**Selected passage**:
------------------------

Iteration 4: OBS Integration

Connected the face detection system to OBS Studio using WebSocket communication.

Iteration 5: Headless Operation

Removed the video preview window to create a clean, background-running application.

Key Technical Insights

  1. Neural Network Integration: The DepthAI SDK made it surprisingly easy to integrate pre-trained AI models with real-time video processing.

  2. Cascade Classifier Tuning: OpenCV's Haar cascades are powerful but require careful parameter tuning for reliable detection.

  3. Real-time Processing: Processing video at 30fps while running AI models requires efficient algorithms and proper threading.

  4. WebSocket Communication: The OBS WebSocket API provides a clean interface for programmatic control, though it requires careful state management.

  5. Error Handling: Robust error handling is crucial when dealing with hardware connections, network communication, and real-time processing.

The Final Result

The completed system provides:

  • Real-time face orientation detection using AI
  • Automatic OBS Studio scene switching based on head position
  • Smooth, confidence-based transitions to prevent rapid switching
  • Background operation without visual distractions
  • Robust error handling and connection management

This creates an incredibly interactive streaming experience where your camera setup responds to your movements in real-time, making your streams more dynamic and engaging.

#!/usr/bin/env python3
"""
OBS Studio Face-Controlled Scene Switcher
This script automatically switches between two video camera sources in OBS Studio
based on face orientation detected by the Oak D Lite camera.
"""

import json
import time
import websocket
import threading
import cv2
import numpy as np
from depthai_sdk import OakCamera
from depthai_sdk.classes.packets import FramePacket
from typing import Optional, List

class FaceOrientationDetector:
    def __init__(self):
        # Load OpenCV cascade classifiers for facial feature detection
        self.face_cascade = cv2.CascadeClassifier(cv2.data.haarcascades + 'haarcascade_frontalface_default.xml')
        self.eye_cascade = cv2.CascadeClassifier(cv2.data.haarcascades + 'haarcascade_eye.xml')
        
        # Thresholds for orientation detection
        self.orientation_threshold = 0.15  # Adjust this value to tune sensitivity
        
        # State tracking
        self.last_orientation = None
        self.orientation_confidence = 0
        self.min_confidence_frames = 3  # Number of consecutive frames needed to confirm orientation
        
        # Orientation change callback
        self.on_orientation_change = None
        
    def set_orientation_callback(self, callback):
        """Set callback function to be called when orientation changes"""

------------------------

Stored items:

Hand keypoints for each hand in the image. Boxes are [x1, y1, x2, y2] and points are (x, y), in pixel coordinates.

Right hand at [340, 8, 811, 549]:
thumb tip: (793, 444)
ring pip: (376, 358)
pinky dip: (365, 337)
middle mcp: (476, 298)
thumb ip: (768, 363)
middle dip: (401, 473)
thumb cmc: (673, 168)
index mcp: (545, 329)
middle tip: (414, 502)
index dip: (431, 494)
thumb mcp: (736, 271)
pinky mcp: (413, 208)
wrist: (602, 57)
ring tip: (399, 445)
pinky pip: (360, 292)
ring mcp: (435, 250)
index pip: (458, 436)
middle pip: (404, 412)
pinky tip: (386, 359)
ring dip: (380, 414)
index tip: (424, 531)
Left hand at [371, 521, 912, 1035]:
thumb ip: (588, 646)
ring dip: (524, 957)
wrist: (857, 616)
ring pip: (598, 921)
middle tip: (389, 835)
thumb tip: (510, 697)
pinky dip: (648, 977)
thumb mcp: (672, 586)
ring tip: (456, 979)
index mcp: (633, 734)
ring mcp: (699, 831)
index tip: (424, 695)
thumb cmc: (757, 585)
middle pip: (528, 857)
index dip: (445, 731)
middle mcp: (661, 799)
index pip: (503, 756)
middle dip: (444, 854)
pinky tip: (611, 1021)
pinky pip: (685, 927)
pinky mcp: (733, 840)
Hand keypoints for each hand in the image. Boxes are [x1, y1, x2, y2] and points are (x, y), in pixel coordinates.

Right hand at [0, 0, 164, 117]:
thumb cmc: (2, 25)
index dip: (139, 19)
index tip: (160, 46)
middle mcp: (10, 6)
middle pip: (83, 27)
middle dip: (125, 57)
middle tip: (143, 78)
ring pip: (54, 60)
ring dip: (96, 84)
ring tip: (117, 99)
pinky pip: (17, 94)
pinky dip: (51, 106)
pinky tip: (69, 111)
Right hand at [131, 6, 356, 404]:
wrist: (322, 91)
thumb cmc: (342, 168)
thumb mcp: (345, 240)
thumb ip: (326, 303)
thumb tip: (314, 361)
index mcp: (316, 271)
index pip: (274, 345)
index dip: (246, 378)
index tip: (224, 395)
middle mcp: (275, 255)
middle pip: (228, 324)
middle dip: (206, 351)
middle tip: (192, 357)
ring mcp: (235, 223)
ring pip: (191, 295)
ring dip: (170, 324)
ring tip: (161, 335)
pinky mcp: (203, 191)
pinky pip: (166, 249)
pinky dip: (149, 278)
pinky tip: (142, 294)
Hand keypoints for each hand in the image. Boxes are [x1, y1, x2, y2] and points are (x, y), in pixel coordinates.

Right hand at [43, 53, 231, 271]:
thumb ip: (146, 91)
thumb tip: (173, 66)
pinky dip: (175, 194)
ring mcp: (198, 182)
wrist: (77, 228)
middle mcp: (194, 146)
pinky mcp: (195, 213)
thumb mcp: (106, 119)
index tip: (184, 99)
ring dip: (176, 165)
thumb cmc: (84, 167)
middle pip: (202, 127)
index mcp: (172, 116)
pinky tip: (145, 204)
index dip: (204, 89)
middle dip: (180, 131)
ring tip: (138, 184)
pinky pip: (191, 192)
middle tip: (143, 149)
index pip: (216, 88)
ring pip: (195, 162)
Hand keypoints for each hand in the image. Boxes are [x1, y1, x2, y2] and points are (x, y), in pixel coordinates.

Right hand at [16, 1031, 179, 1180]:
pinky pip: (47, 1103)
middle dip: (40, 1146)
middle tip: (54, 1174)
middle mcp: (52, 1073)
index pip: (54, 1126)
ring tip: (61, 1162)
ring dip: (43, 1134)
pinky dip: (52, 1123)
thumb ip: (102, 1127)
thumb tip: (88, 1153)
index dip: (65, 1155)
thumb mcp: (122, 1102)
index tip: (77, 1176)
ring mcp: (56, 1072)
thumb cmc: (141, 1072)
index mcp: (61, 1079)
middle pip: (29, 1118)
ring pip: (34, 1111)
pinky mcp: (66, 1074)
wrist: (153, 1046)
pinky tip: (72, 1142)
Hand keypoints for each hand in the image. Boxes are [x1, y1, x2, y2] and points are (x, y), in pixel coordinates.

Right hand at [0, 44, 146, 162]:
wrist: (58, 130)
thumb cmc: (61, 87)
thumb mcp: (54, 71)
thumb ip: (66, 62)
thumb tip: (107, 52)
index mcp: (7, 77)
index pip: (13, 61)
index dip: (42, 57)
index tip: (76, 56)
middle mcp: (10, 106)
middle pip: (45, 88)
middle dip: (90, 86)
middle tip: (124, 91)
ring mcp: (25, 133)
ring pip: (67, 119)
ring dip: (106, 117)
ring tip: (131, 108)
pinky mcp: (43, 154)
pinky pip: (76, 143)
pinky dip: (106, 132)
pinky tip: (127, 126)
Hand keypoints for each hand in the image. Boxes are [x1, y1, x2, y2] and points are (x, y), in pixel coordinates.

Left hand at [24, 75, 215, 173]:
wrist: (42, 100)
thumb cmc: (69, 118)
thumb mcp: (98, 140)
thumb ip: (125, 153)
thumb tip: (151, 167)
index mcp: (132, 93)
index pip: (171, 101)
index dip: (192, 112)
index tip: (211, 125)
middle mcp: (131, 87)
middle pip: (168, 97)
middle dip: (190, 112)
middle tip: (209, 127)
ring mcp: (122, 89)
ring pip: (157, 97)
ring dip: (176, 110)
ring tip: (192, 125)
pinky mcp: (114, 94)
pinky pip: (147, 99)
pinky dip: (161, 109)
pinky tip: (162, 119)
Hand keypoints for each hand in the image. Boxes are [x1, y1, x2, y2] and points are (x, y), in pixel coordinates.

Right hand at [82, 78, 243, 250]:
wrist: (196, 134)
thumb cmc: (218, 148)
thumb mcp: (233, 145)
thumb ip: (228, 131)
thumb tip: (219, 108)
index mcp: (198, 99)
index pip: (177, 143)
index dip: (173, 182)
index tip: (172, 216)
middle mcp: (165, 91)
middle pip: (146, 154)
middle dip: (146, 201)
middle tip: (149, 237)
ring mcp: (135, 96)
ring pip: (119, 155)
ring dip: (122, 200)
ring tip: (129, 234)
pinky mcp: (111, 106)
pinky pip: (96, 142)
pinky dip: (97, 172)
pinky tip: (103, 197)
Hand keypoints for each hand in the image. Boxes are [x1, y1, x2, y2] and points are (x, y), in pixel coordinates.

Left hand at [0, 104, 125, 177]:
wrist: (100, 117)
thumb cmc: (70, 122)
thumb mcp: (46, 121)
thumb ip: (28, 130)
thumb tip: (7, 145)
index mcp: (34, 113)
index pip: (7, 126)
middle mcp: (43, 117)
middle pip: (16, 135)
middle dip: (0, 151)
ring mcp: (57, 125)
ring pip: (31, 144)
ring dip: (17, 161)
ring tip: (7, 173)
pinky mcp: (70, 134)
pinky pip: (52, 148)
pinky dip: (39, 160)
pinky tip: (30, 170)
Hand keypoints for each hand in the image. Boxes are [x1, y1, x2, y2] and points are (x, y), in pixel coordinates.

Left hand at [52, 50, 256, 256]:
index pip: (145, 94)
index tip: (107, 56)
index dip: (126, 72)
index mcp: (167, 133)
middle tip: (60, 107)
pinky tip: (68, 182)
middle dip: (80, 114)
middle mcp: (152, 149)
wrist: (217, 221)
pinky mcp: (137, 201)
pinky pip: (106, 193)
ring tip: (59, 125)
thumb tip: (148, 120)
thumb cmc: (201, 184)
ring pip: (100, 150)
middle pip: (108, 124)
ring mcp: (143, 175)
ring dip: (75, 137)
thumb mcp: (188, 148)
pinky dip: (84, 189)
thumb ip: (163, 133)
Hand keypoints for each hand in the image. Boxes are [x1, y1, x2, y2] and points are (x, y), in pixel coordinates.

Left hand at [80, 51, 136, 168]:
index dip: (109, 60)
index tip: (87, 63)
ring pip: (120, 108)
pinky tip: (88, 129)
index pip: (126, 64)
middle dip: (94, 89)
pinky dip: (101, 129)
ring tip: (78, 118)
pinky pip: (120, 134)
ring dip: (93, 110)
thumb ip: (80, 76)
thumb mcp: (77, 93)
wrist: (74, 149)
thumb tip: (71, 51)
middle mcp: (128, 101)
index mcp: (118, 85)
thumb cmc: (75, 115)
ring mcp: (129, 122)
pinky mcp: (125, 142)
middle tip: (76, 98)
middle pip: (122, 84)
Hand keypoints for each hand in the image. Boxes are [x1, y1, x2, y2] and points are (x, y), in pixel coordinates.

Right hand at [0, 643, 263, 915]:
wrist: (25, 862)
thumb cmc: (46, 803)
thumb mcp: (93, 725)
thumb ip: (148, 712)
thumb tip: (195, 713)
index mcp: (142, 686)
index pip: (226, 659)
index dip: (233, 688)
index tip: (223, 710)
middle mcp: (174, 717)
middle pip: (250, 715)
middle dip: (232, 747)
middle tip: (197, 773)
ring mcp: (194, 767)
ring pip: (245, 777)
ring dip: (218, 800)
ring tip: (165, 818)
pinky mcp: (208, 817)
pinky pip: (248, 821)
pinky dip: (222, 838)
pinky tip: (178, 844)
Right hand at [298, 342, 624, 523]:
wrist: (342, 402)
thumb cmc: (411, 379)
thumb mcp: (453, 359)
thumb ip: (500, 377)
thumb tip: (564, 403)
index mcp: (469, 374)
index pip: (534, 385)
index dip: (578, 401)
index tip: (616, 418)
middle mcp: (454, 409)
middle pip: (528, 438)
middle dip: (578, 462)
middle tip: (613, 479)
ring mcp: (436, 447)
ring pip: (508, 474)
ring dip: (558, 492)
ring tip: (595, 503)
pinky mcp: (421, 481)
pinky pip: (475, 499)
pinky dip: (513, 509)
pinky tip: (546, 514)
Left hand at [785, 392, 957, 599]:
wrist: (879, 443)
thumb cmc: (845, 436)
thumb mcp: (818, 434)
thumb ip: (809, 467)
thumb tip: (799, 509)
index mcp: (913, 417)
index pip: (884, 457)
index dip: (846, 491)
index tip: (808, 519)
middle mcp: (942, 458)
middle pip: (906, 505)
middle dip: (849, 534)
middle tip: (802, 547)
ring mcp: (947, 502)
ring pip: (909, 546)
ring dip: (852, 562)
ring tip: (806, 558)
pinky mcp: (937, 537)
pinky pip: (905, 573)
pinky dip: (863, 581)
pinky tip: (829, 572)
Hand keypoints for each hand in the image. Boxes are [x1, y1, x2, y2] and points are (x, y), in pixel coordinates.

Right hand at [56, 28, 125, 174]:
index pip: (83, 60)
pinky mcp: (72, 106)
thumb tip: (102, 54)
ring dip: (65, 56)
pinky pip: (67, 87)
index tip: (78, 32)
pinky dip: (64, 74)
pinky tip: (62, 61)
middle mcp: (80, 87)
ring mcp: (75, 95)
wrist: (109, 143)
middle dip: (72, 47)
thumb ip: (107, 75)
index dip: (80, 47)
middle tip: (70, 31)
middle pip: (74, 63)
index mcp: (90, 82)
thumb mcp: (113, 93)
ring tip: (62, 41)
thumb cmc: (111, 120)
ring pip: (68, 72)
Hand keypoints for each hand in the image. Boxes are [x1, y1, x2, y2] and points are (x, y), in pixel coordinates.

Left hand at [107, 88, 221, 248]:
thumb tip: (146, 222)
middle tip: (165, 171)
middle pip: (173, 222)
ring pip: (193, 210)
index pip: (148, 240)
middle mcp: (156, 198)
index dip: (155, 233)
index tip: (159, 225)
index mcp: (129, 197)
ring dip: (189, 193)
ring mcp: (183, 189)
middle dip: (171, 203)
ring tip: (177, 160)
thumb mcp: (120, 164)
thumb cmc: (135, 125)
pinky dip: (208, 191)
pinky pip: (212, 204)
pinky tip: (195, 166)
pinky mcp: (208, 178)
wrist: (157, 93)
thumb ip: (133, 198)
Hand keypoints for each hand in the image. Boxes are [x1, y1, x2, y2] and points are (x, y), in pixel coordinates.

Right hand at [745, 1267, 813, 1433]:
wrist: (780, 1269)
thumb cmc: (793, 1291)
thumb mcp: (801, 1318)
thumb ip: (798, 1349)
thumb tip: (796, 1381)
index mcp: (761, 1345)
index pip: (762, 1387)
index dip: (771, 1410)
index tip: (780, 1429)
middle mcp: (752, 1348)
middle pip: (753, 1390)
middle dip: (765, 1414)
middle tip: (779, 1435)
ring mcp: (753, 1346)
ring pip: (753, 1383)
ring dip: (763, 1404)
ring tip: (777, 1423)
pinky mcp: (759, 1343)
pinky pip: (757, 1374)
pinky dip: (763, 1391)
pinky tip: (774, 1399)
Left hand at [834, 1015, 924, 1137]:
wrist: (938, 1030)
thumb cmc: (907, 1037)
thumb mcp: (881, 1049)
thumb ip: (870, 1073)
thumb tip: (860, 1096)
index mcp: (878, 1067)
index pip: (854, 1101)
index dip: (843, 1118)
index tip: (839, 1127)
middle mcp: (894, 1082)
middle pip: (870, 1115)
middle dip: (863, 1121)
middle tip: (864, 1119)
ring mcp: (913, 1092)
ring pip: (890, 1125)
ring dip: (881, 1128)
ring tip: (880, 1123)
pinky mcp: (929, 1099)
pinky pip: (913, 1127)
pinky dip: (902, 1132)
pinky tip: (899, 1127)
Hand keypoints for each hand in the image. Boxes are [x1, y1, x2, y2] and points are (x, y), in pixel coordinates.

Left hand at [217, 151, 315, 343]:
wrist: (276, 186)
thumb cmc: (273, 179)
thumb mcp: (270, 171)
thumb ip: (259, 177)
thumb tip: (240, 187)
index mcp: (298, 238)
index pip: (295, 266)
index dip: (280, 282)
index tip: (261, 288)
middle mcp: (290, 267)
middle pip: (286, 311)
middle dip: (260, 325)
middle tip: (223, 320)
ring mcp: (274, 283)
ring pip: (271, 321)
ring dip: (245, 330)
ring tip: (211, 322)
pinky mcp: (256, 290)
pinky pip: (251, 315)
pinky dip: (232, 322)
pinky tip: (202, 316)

------------------------

In the write-up on the face-controlled scene switcher, how many consecutive frames does the script require to confirm an orientation?

Three consecutive frames.